夹在西洋与东洋之间的上海


  一,问题的提出

  朱学勤先生对上海中学历史教科书修改的一番评论,曾在网上引起热议。本人是赞同朱先生观点的,但其中一点——朱对上海作为殖民地的历史评价——似乎成了朱的软肋,在朱遭受反对意见的抨击时,本人也觉得理亏气短,竟然一时无言反驳,只能听任别人“汉奸”、“卖国贼”的帽子乱扣。

  反朱的人指出,你朱学勤竟然无耻赞美殖民,这岂不是为日本侵略者招魂吗?这顶帽子着实厉害。笔者未能与朱先生谋面,不知他所首肯的殖民是否包含了日本对上海与中国的侵略?窃以为,朱在评述西方殖民的功过时,可能犯了一个上海人都容易犯的错误——未将西洋与东洋的殖民加以区别。

  上海之所以形成不同于全国的“海派文化”及上海人成为中国一个迥异的族群,显然与西洋殖民的影响有关。这是一座在西洋殖民下成长起来的城市。外地人可能不知道,上海方言并非上海本地人的语言,完全是江浙方言加上“洋泾浜”英语所形成的一种独特的城市语言。上海本地话与上海话的差距很大,以致上海市民一般很难全部听懂本地人的方言,这在全国可以说是绝无仅有的。大量江浙移民在短期内涌入这个沿海小渔村,竟然没有时间将当地土著的语言消化吸收。

  在上海人的潜意识中,说到殖民,一般都会联想到英法租界中的西洋人(高鼻头),绝少会与日本的侵略等同起来。朱先生作为一个土生土长的上海人,可能受此潜意识影响,不假思索地将日本的侵略排除在殖民之外。

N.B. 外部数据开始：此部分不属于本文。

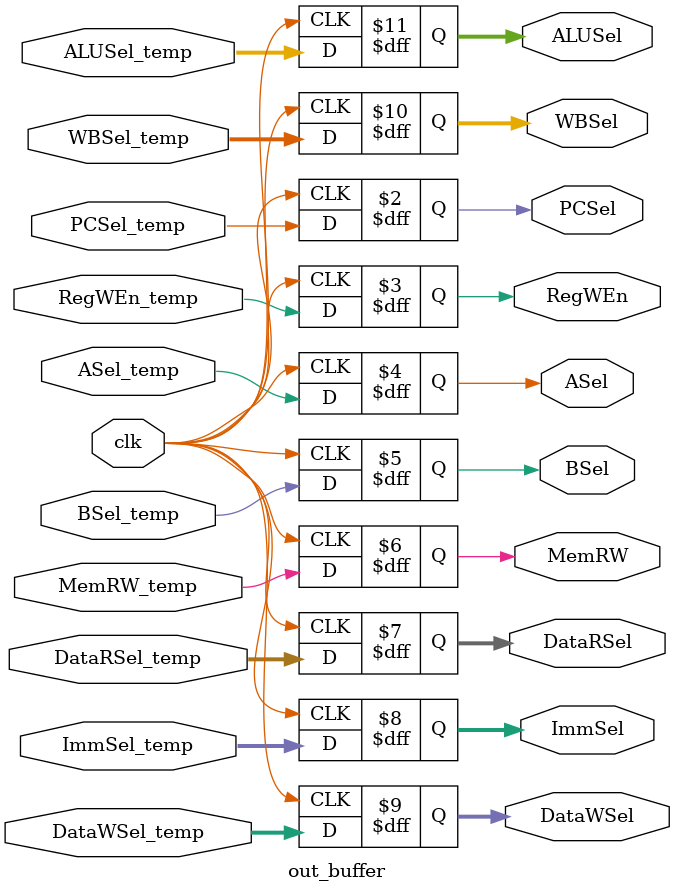
<source format=v>
module out_buffer (
  input clk,
  input PCSel_temp, RegWEn_temp, ASel_temp, BSel_temp, MemRW_temp,
  input [2:0] DataRSel_temp, ImmSel_temp,
  input [1:0] DataWSel_temp, WBSel_temp,
  input [3:0] ALUSel_temp,
  output reg PCSel, RegWEn, ASel, BSel, MemRW,
  output reg [2:0] DataRSel, ImmSel,
  output reg [1:0] DataWSel, WBSel,
  output reg [3:0] ALUSel
  );
always @(negedge clk) begin
    PCSel<=PCSel_temp; RegWEn<=RegWEn_temp; ASel<=ASel_temp; BSel<=BSel_temp; MemRW<=MemRW_temp;
    DataRSel<=DataRSel_temp; ImmSel<=ImmSel_temp;
    DataWSel<=DataWSel_temp; WBSel<=WBSel_temp;
    ALUSel<=ALUSel_temp;
end

endmodule
</source>
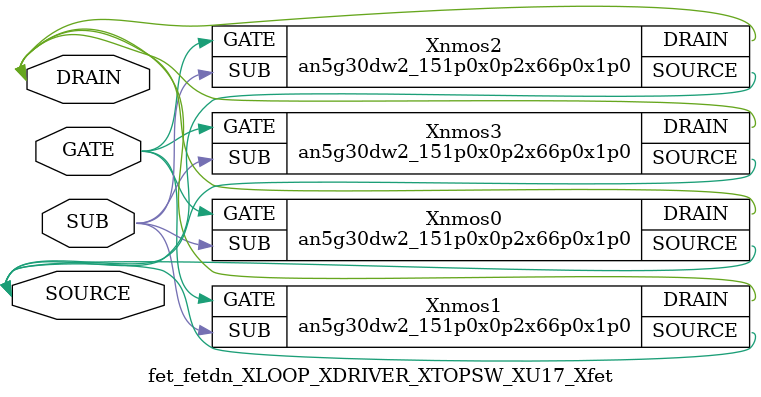
<source format=v>

module an5g30dw2_151p0x0p2x66p0x1p0 (DRAIN,GATE,SOURCE,SUB);
input GATE;
input SUB;
inout SOURCE;
inout DRAIN;
endmodule

//Celera Confidential Do Not Copy fet_fetdn_XLOOP_XDRIVER_XTOPSW_XU17_Xfet
//Celera Confidential Symbol Generator
//power NMOS:Ron:0.200 Ohm
//Vgs 6V Vds 30V
//Kelvin:no

module fet_fetdn_XLOOP_XDRIVER_XTOPSW_XU17_Xfet (GATE,SOURCE,DRAIN,SUB);
input GATE;
inout SOURCE;
inout DRAIN;
input SUB;

//Celera Confidential Do Not Copy an5g30dw2_151p0x0p2x66p0x1p0
an5g30dw2_151p0x0p2x66p0x1p0 Xnmos0(
.DRAIN (DRAIN),
.GATE (GATE),
.SOURCE (SOURCE),
.SUB (SUB)
);
//,diesize,an5g30dw2_151p0x0p2x66p0x1p0

//Celera Confidential Do Not Copy an5g30dw2_151p0x0p2x66p0x1p0
an5g30dw2_151p0x0p2x66p0x1p0 Xnmos1(
.DRAIN (DRAIN),
.GATE (GATE),
.SOURCE (SOURCE),
.SUB (SUB)
);
//,diesize,an5g30dw2_151p0x0p2x66p0x1p0

//Celera Confidential Do Not Copy an5g30dw2_151p0x0p2x66p0x1p0
an5g30dw2_151p0x0p2x66p0x1p0 Xnmos2(
.DRAIN (DRAIN),
.GATE (GATE),
.SOURCE (SOURCE),
.SUB (SUB)
);
//,diesize,an5g30dw2_151p0x0p2x66p0x1p0

//Celera Confidential Do Not Copy an5g30dw2_151p0x0p2x66p0x1p0
an5g30dw2_151p0x0p2x66p0x1p0 Xnmos3(
.DRAIN (DRAIN),
.GATE (GATE),
.SOURCE (SOURCE),
.SUB (SUB)
);
//,diesize,an5g30dw2_151p0x0p2x66p0x1p0

//Celera Confidential Do Not Copy Module End
//Celera Schematic Generator
endmodule

</source>
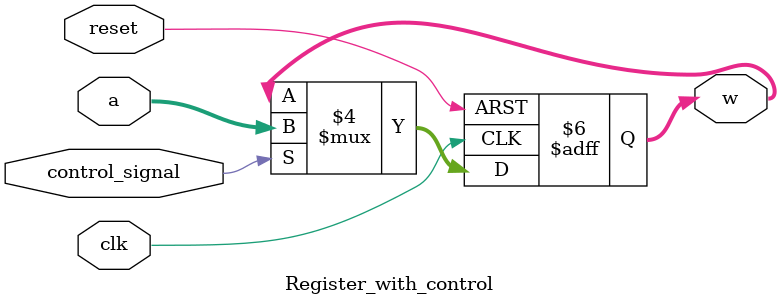
<source format=v>
module Register_with_control(a, clk, reset, control_signal, w);
  input [31:0] a;
  input clk, reset, control_signal;
  output reg [31:0] w;
  always @(posedge clk, posedge reset)
  begin
    if(reset == 1'b1)
      w <= 32'b0;
    else if(control_signal == 1'b1)
      w <= a;
    end
endmodule

</source>
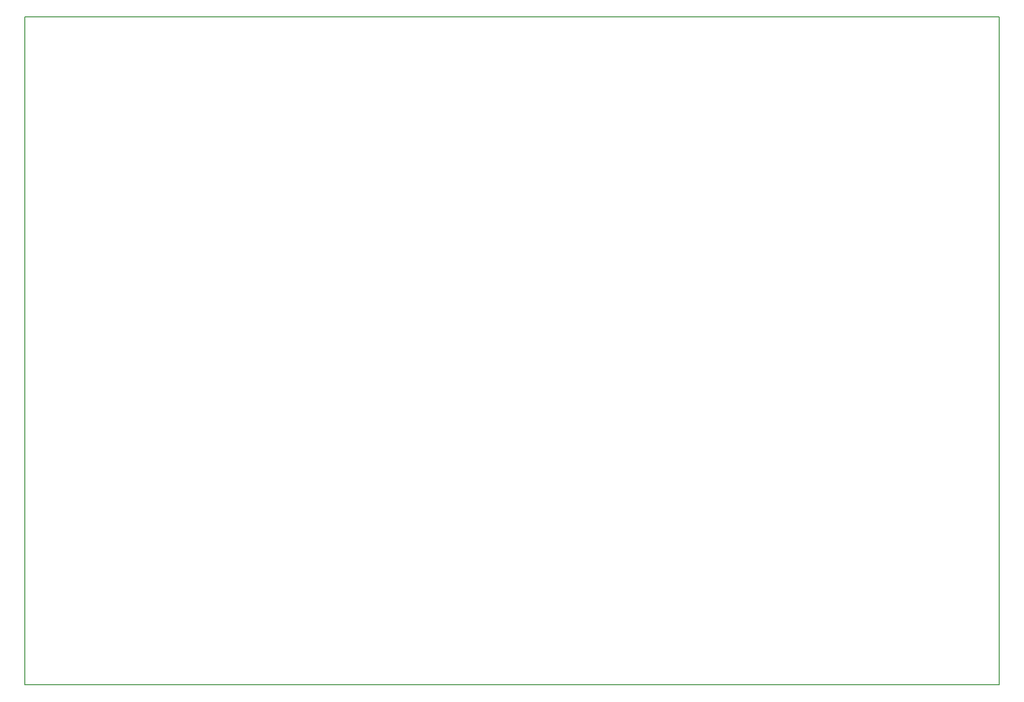
<source format=gm1>
G04 #@! TF.GenerationSoftware,KiCad,Pcbnew,5.0.1+dfsg1-3*
G04 #@! TF.CreationDate,2019-02-08T02:38:30+00:00*
G04 #@! TF.ProjectId,Trimodal Blameless_backup,5472696D6F64616C20426C616D656C65,rev?*
G04 #@! TF.SameCoordinates,Original*
G04 #@! TF.FileFunction,Profile,NP*
%FSLAX46Y46*%
G04 Gerber Fmt 4.6, Leading zero omitted, Abs format (unit mm)*
G04 Created by KiCad (PCBNEW 5.0.1+dfsg1-3) date Fri 08 Feb 2019 02:38:30 UTC*
%MOMM*%
%LPD*%
G01*
G04 APERTURE LIST*
%ADD10C,0.150000*%
G04 APERTURE END LIST*
D10*
X198120000Y-27432000D02*
X21844000Y-27432000D01*
X198120000Y-148336000D02*
X198120000Y-27432000D01*
X21844000Y-148336000D02*
X198120000Y-148336000D01*
X21844000Y-27432000D02*
X21844000Y-148336000D01*
M02*

</source>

  应该说,上海市民的这种潜意识是错误的,日本对上海的侵略与欧美在上海的殖民在本质上并无差别,是一回事。难道日本对中国、对上海的侵略不是殖民吗?或问,难道欧美对上海的殖民不是侵略吗?但为何上海人、包括象朱这样的学者会在潜意识上将这二者作出截然不同的区别呢?这是一个值得深思的问题。

  二,东洋人留给上海的印象

  东洋人(老派的上海人对日本人的习惯称呼)在上海的殖民是在19世纪末的辛丑条约后才兴起的,比英法老牌殖民者晚了几十年。日本殖民,其侨民多积聚于上海东北角的虹口一带,日方援引英法租界的先例,要在虹口设立日租界。对于日本的要求,清廷原本是打算答应的,但闻听此讯的列强如俄、美、德诸国也纷纷提出类似要求。为平息众怒,清廷于是提出在上海虹口设立公共租界。但不知何故,上海的虹口一带一直被市民认为是日租界。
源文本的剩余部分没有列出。